The changes are subtle, but WSI Corp., a private outfit in Massachusetts, is trimming its hurricane outlook numbers.
Citing cooler-than expected sea-surface temperatures in the North Atlantic, WSI now is calling for eight hurricanes, those with winds of at least 74 m.p.h., with three of those becoming "major," with peak sustained winds of at least 111 m.p.h.
Todd Crawford, WSI's meteorologist, says that an El Nino, an anomalous warming in the tropical Pacific that can have a dampening effect on Atlantic hurricanes, could develop.
He said the company might end up bringing down the numbers further in its Aug. 22 update.
WSI is sticking with its call for a total of 16 named storms, those with winds of at least 39 m.p.h., for the entire season in the Atlantic Basin, which runs from June 1 to Nov. 30.
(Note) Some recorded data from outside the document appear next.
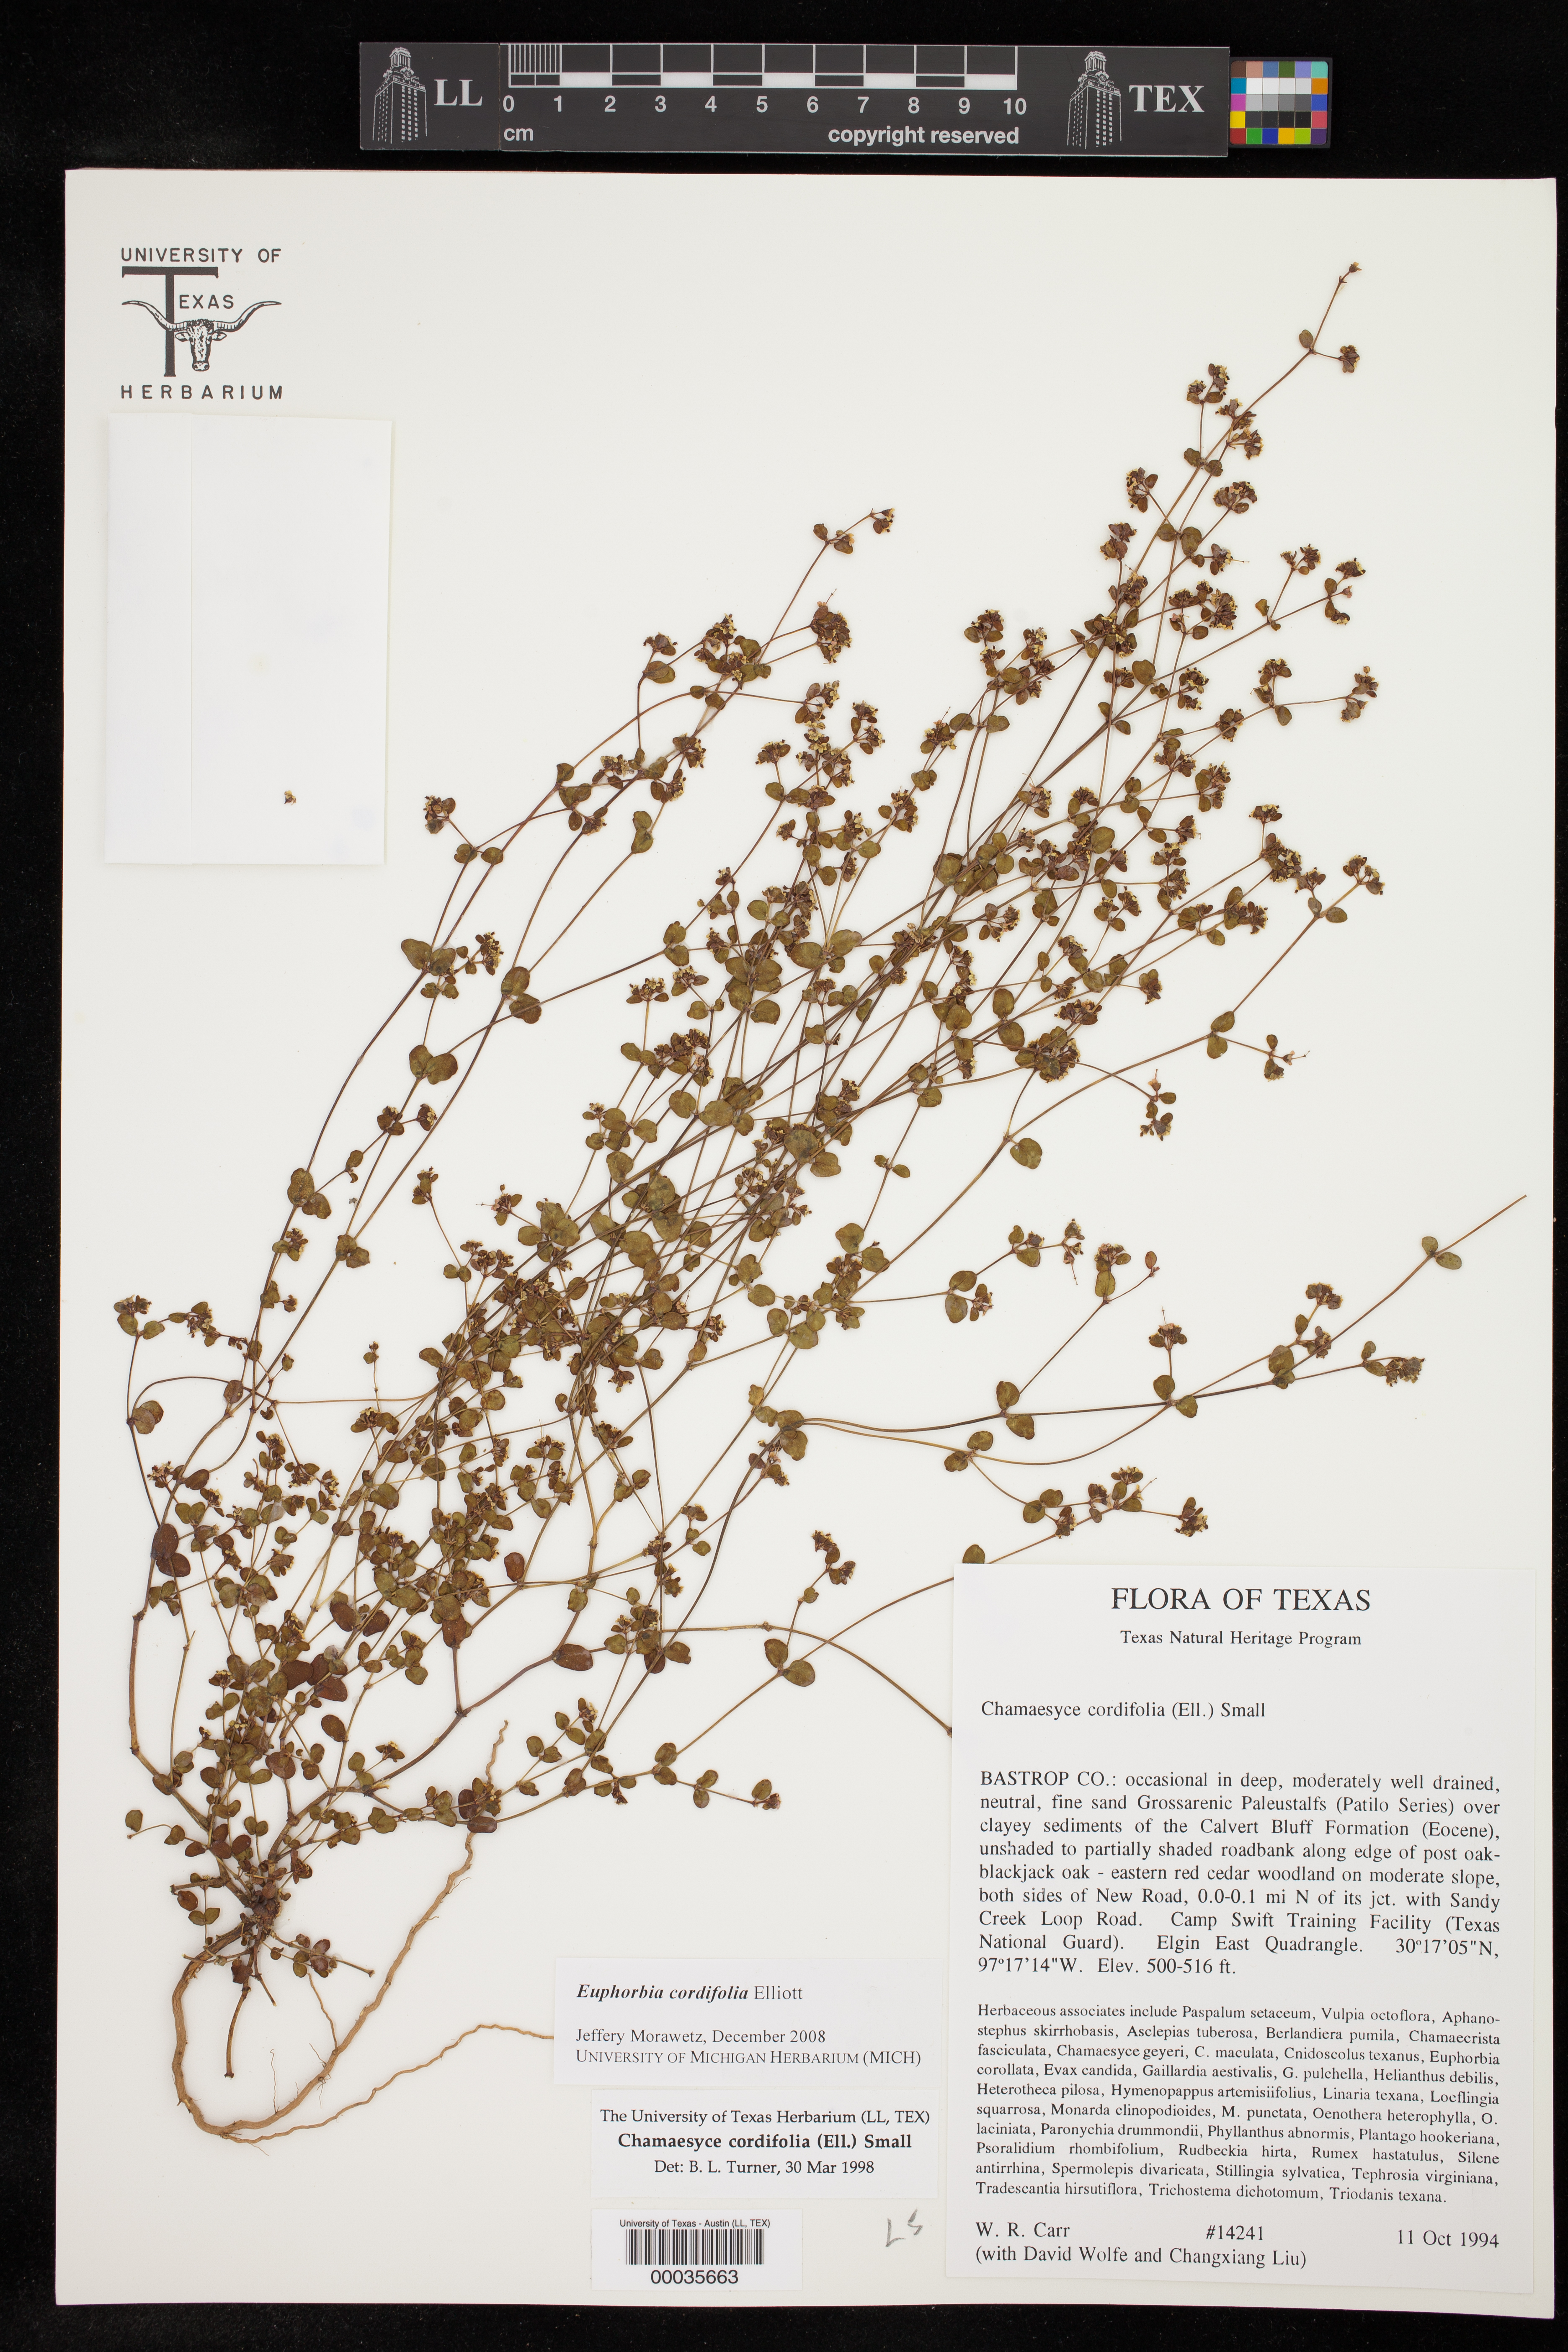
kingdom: Plantae
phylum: Tracheophyta
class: Magnoliopsida
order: Malpighiales
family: Euphorbiaceae
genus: Euphorbia
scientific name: Euphorbia cordifolia
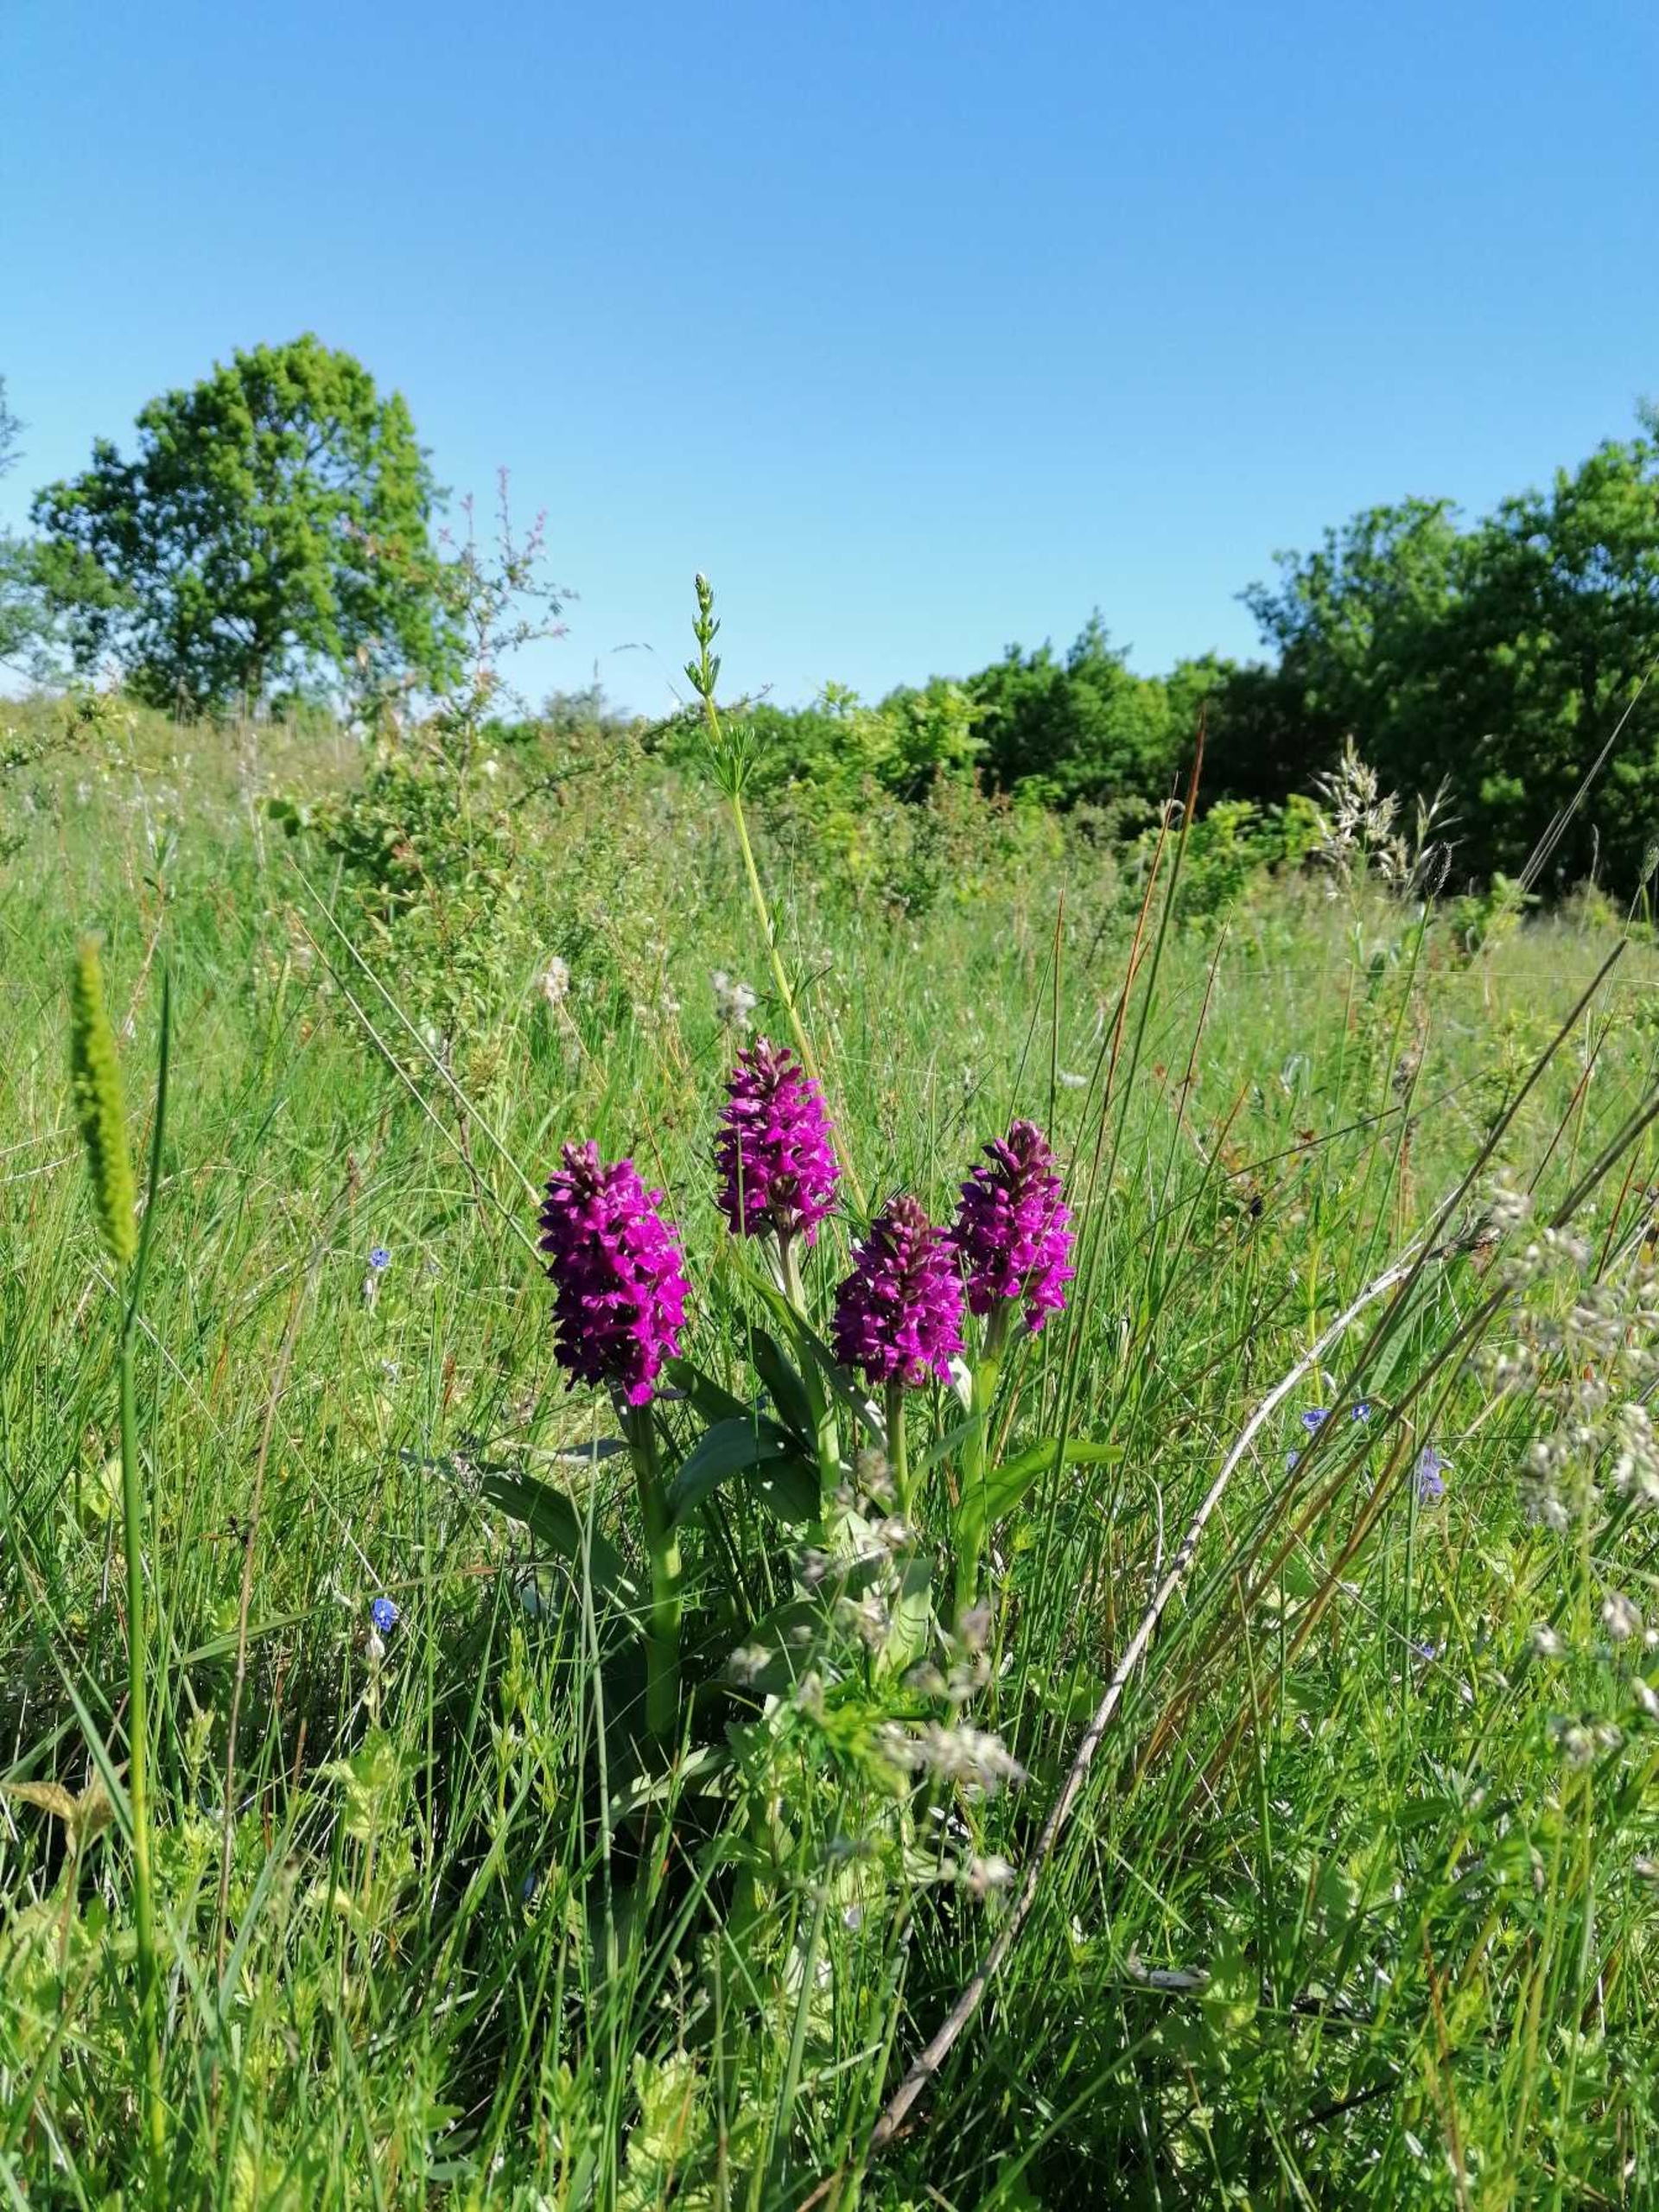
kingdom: Plantae
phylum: Tracheophyta
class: Liliopsida
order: Asparagales
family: Orchidaceae
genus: Dactylorhiza
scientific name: Dactylorhiza majalis
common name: Maj-gøgeurt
So far, four named storms have formed, counting Dorian, the one churning now in the far eastern Atlantic, which is still several days away from any hype zone.
Hurricane-forceast downgrades aside, the WSI outlook still sees well-above normal tropical-storm activity for the season.
The seasonal averages for named storms, hurricanes, and major hurricanes are roughly 12, 7, and 3, respectively.
The National Oceanic and Atmospheric Administration, Accu-Weather Inc., and the Colorado State University team all have called for above-average seasons.
In terms of numbers of named storms, 2013 is about a month ahead of schedule.